Una mirada al pasado: las elecciones de 1812 en la ciudad de México

por Juan Carlos Serrano García

Ante los comicios próximos a celebrarse en 2024 por el gobierno de la ciudad de México, cabe mirar al pasado y preguntar, ¿qué tan antiguo es el ejercicio de representación electiva en esta urbe? Abordar tal interrogante implica revisar las múltiples movilizaciones electorales que ha presenciado la ciudad, un panorama compuesto por prácticas, lenguajes, actores y escenarios de vasta pluralidad. Particularmente, la movilización del voto en 1812 destacó por ser la primera en desarrollarse bajo las pautas del sufragio popular. A partir de este momento los capitalinos experimentarían la oportunidad de elegir a los integrantes de su ayuntamiento. Lo anterior fue producto de las transformaciones que sufrió el Imperio Español en las primeras dos décadas del siglo XIX. En aquél entonces la Monarquía no poseía soberanías estatales, sino múltiples jurisdicciones producto de la delegación del poder soberano por jerarquía estamental. No obstante, el dibujo político se transformó considerablemente con la inscripción de los conceptos de “Nación” y “Ciudadanía” en la Constitución de 1812. Desde ese momento, las experiencias de representación electiva dejarían huellas imborrables en el devenir político de nuestro país.

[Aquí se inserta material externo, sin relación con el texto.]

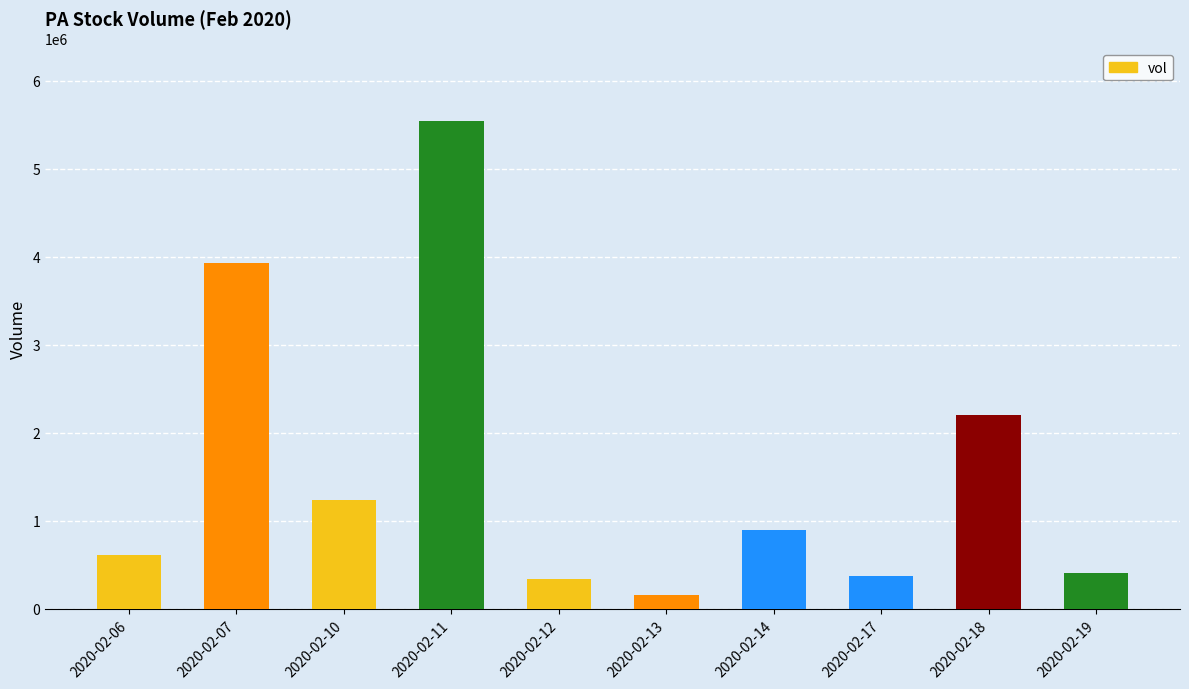

Between 2020-02-10 and 2020-02-06, which is larger?

2020-02-10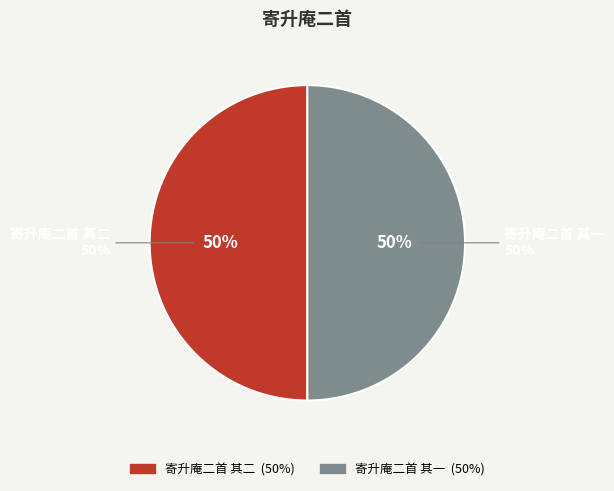

The 寄升庵二首 其一 slice represents 39% of the pie. True or false?

False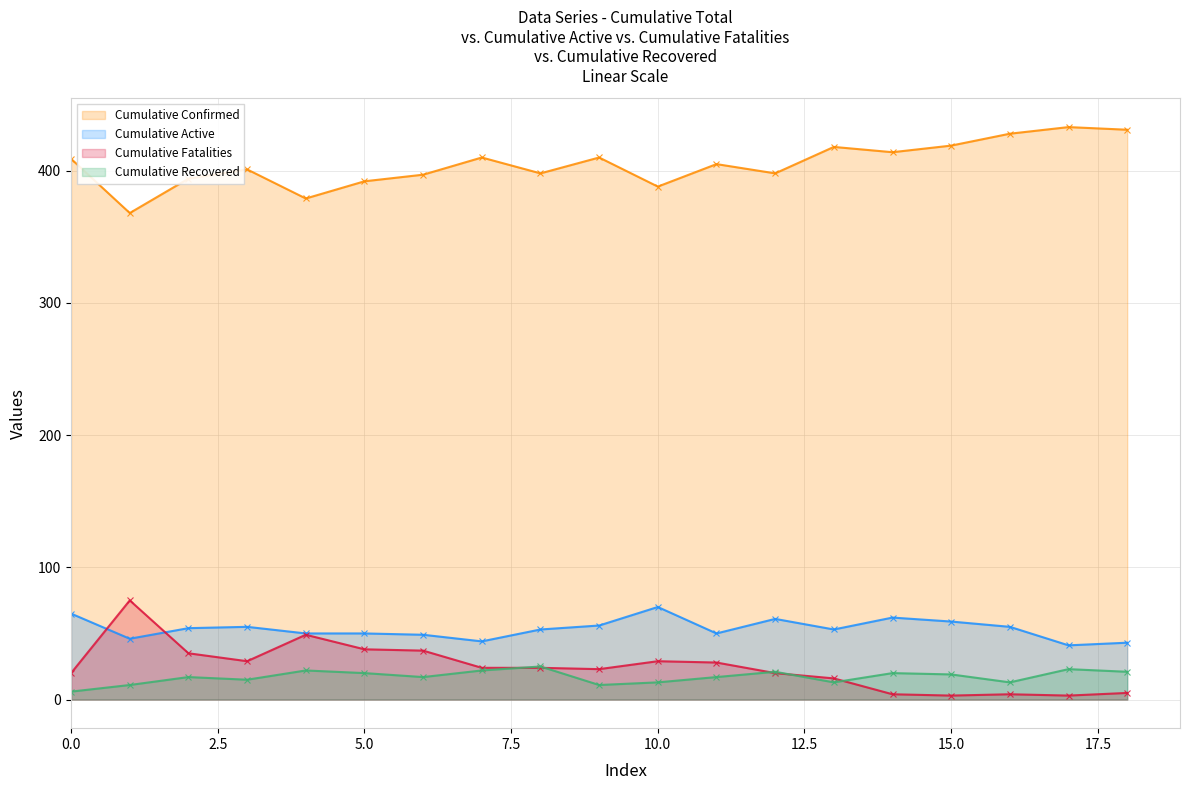

True or false: Cumulative Fatalities has more than 0 points higher than both neighbors.

True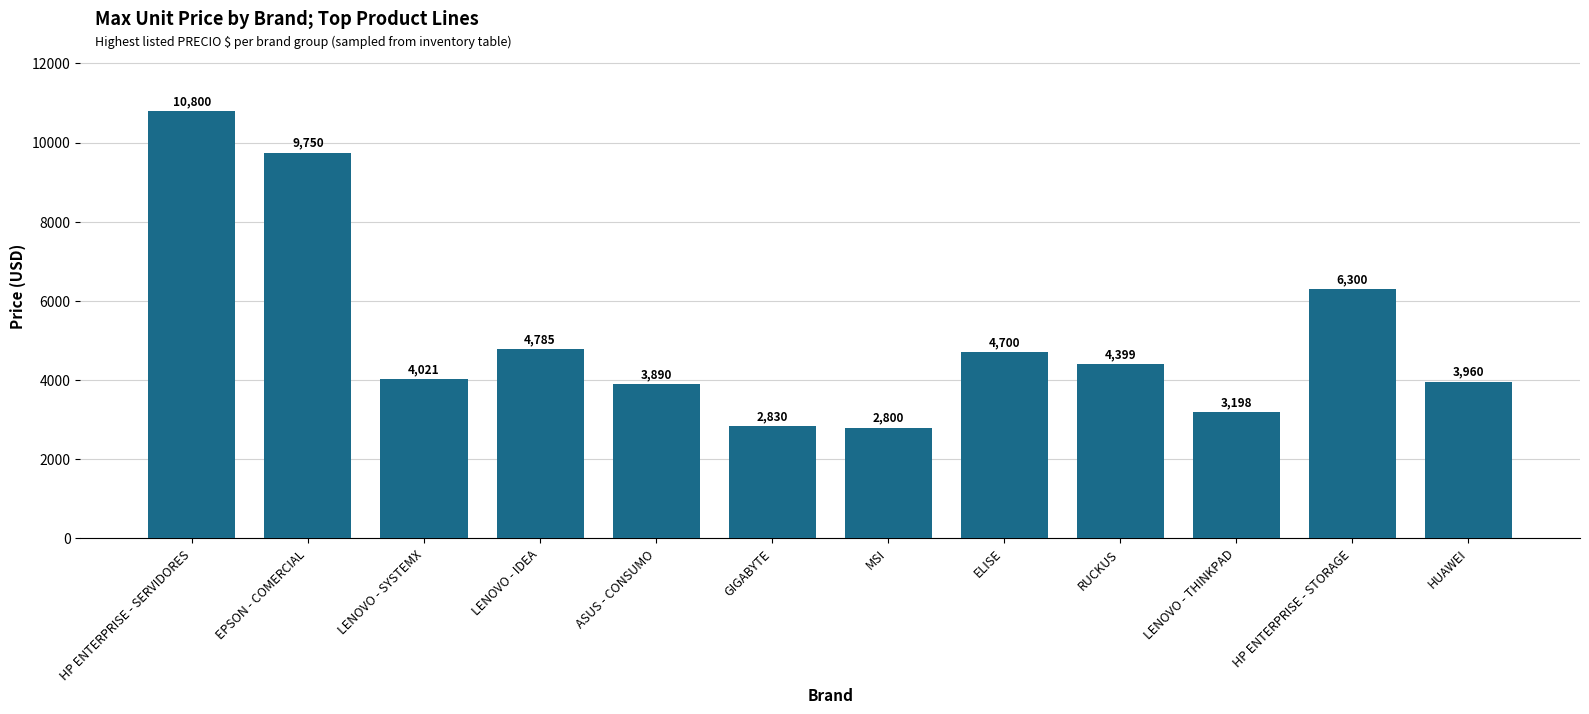

The chart shows a value of 4399.0 at RUCKUS. True or false?

True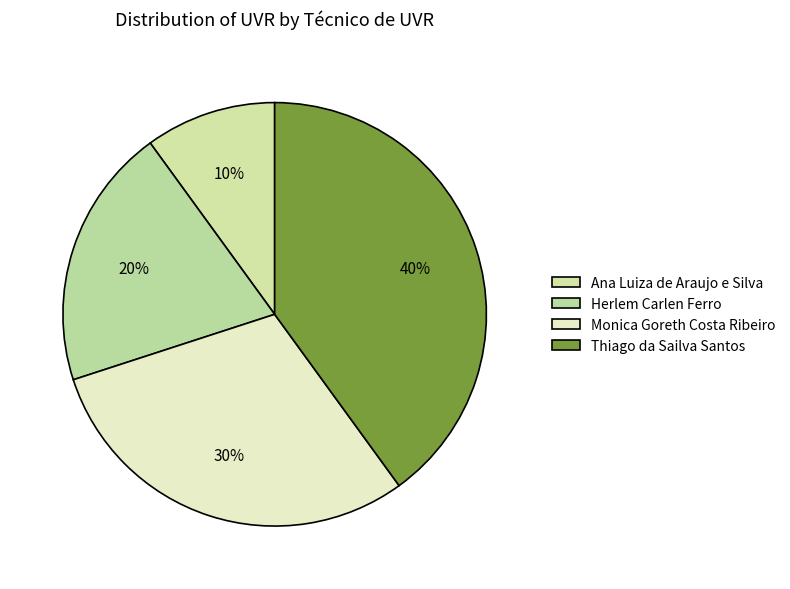

Approximately how many times larger is the value at Thiago da Sailva Santos compared to Monica Goreth Costa Ribeiro?

1.3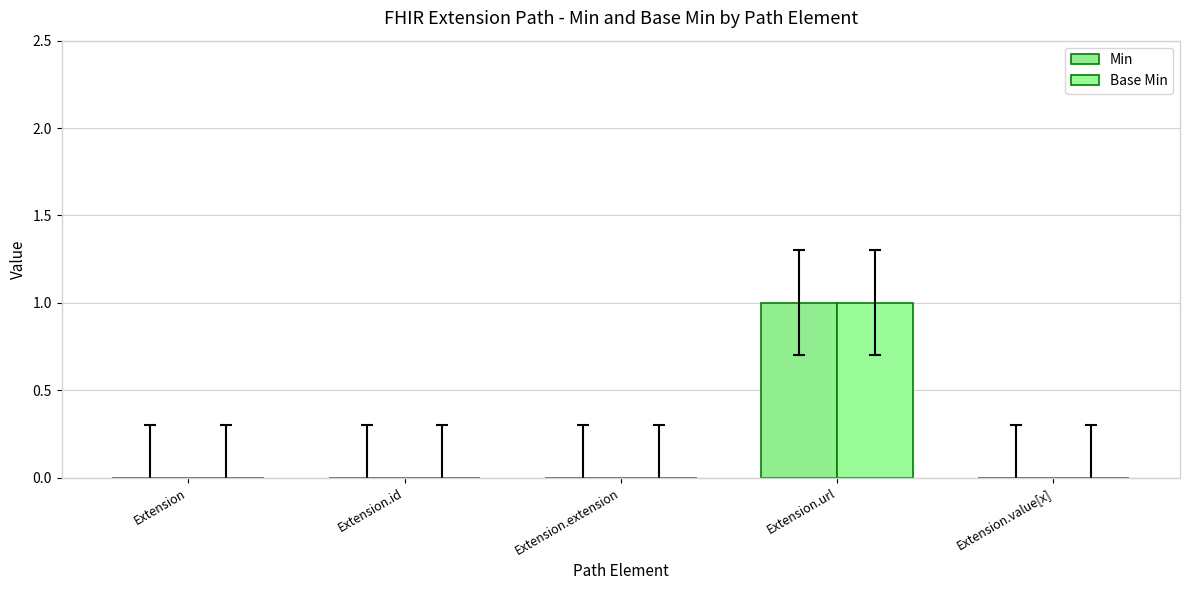

What is the label of the 1st bar from the left?

Extension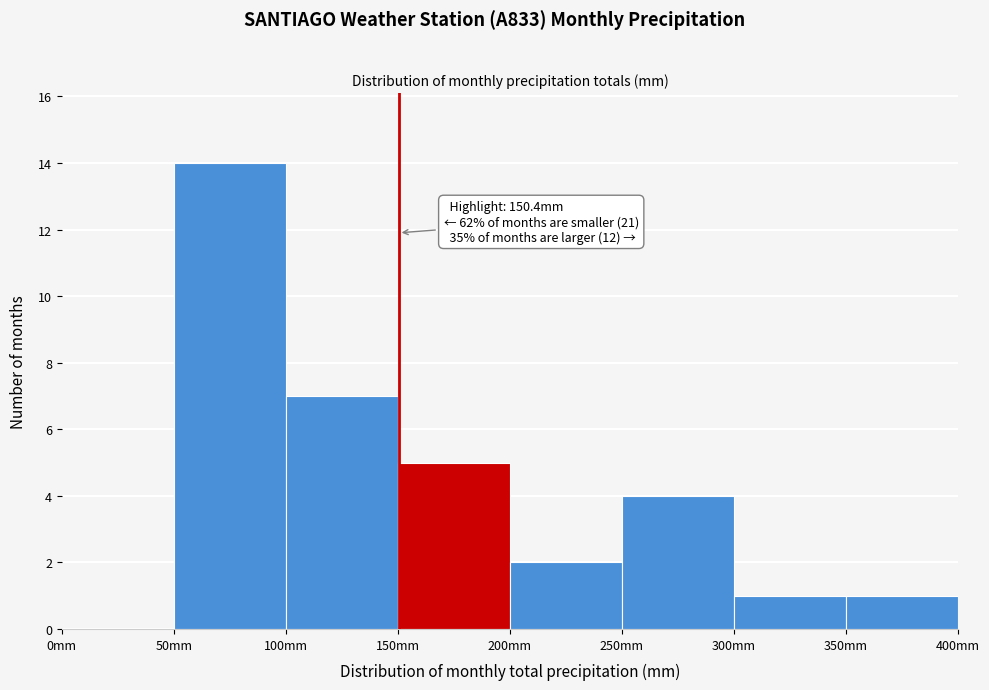

Which range on the x-axis has the tallest bar?

50 to 100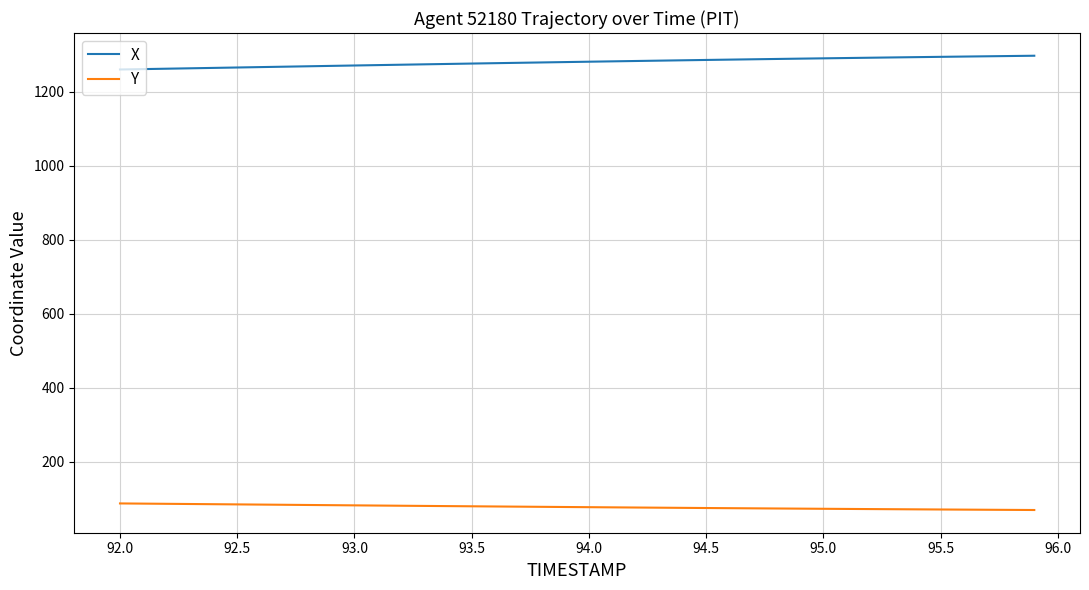

List the series in order of their overall mean, lowest first.

Y, X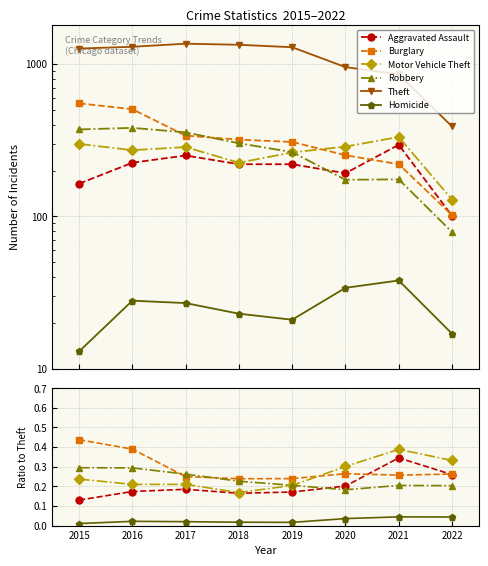

At which label is Homicide closest to 0?

2015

Gracias al texto constitucional correspondía a los ciudadanos de la Monarquía la elección de sus representantes, por ello se celebraron comicios populares para formar el ayuntamiento de la ciudad de México en 1812. En aquel entonces, la movilización del voto ciudadano se manifestó a través del consenso de ideas, dádivas como la distribución de bebidas embriagantes y la circulación de listas con el nombre de los candidatos que debían ser electos. Por supuesto, los antiguos regidores querían asegurarse un lugar en el nuevo cabildo constitucional, pugna a la cual se sumaron aspirantes criollos, españoles e incluso indígenas. Todo esto se desarrolló en un contexto donde las autoridades españolas se enfrentaron a la oposición declarada de los criollos y de otras jurisdicciones americanas de las cuales muchos peninsulares se beneficiaban también. La lucha de estos grupos por hacer valer la jurisdicción del gobierno capitalino sobre la del virrey y la Audiencia en los comicios de 1812 fue, posiblemente, la revancha de los capitulares que propusieron una Junta Representativa de la Nueva España con sede en la ciudad de México en 1808, por lo menos así lo expuso el anticriollo Juan López Cancelada en sus contestaciones al cabildo mexicano (1812). Lo cierto es que Francisco Azcárate, protagonista de 1808, defendió en secreto al cabildo capitalino durante esta polémica. Finalmente, luego de unos accidentados comicios, el nuevo cabildo fue criollo en su mayoría, lo cual alarmó a los oidores, quienes de plano calificaron la Carta Gaditana como inaplicable en tierras novohispanas. De este modo, los grupos capitalinos lograron por un breve lapso el gobierno de la capital y, por ello, el acceso de iure a la representación de la ciudad y de facto a la virreinal por ser esta última la sede de los poderes políticos y económicos. Luego de lo expuesto cabe revalorar las capacidades que actualmente poseemos los ciudadanos en el desarrollo de las múltiples movilizaciones electorales, ¿qué ha cambiado y qué se ha conservado con respecto a esto último y al papel juegan las ciudades en la actual traza geopolítica?